5º Palissot se vante d'avoir reçu de vous une lettre pleine d'éloges. Il va dit-il, la faire imprimer. Mr d'Argental sera à portée de lui donner le démenti.

6º Il vous mande qu'il a voulu venger Mes de Robec et de la Mark. C'est un mensonge impudent, car depuis deux ans il est brouillé avec made de la Mark, et il en tient les propos les plus insolens & les plus infâmes. Elle ne l'ignore pas non plus que mr d'Ayen, & tous deux ont regardé sa pièce comme une infamie.

7º Je ne crois pas plus que vous, que Diderot ait jamais rien écrit contre ces deux femmes; ce qui est certain, c'est que personne n'avoit plus à s'en plaindre que moi, & qu'assurément je n'ai rien écrit contr'elles. Mais quand Diderot auroit été coupable, falloit il, pour venger made de Robec, attaquer Helvetius et tous les Encyclopédistes, qui ne lui avoient fait aucun mal?

8º J'ai grande envie de voir le petit Poëme dont vous me parlez. Je suis certain que feu Vadé a des héritiers auprès de Geneve. Vous devriez bien vous adresser à eux pour me faire parvenir ce poëme. Mais s'il n'y a rien sur la pièce des philosophes, on ne sera pas content de feu Vadé.

9º C'est très bien fait au chef, de recommander l'union aux frères, mais il faut que le chef reste à leur tête, et il ne faut pas que la crainte d'humilier des Polissons protégés, l'empêche de parler haut pour la bonne cause, sauf à ménager, s'il le veut, les protecteurs, qui au fond, regardent leurs protégés comme des polissons.

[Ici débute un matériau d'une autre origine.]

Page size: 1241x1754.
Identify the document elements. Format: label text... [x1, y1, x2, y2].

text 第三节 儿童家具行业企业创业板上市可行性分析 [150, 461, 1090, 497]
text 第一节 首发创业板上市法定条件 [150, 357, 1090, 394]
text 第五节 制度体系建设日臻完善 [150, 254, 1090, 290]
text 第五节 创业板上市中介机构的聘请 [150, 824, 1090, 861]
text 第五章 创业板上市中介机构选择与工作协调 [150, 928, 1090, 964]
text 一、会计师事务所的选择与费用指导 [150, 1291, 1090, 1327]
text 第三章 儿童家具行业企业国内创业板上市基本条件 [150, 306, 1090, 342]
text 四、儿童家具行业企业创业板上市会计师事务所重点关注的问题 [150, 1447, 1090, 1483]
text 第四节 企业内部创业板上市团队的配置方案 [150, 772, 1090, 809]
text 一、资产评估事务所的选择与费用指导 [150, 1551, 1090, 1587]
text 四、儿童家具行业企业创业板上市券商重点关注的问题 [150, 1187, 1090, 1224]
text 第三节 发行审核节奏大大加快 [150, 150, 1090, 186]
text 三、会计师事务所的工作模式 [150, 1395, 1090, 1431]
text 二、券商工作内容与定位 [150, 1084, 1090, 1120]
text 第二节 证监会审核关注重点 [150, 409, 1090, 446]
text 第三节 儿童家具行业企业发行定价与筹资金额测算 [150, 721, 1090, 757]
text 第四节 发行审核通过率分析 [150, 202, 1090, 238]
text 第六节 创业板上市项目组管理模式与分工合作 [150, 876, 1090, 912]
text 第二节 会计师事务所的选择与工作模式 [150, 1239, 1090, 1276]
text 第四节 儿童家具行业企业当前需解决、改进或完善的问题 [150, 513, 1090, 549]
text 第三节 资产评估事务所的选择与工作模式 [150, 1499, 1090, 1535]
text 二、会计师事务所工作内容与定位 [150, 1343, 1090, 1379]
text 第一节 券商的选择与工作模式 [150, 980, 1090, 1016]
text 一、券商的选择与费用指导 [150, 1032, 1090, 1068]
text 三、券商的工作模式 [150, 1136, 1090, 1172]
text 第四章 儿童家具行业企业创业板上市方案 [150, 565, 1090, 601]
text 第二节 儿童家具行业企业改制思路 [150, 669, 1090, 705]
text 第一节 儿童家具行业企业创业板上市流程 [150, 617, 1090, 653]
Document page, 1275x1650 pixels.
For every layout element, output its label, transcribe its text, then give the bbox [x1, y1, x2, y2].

Xº Avez vous lu le mémoire de Pompignan? Il faut qu'il soit bien mécontent de l'académie, car il ne luy en a pas envoyé d'exemplaire, quoiqu'il l'ait envoyé partout? Pour répondre à ce qu'il dit sur sa naissance, on vient, dit-on, de faire imprimer sa généalogie, qui remonte par une filiation non interrompüe, depuis lui jusqu'à son Père.

XIº Tout mis en balance, le meilleur parti est toujours de finir par la phrase académique; je m'en fous. C'est aussi ce que je fais de tout mon cœur. Les sottises des hommes méritent qu'on en rie, et non pas qu'on s'en fâche.

A dieu, mon cher & grand Philosophe, j'attends votre catéchisme newtonien, & je ne vous ferai pas attendre dez que je l'aurai. Mes respects à made Denis, & mes complimens à Marmontel, si vous l'avez encore.

P. S. J'ai bien vû les Que, et même les Pour& les Qui, mais non pas les oui et les non.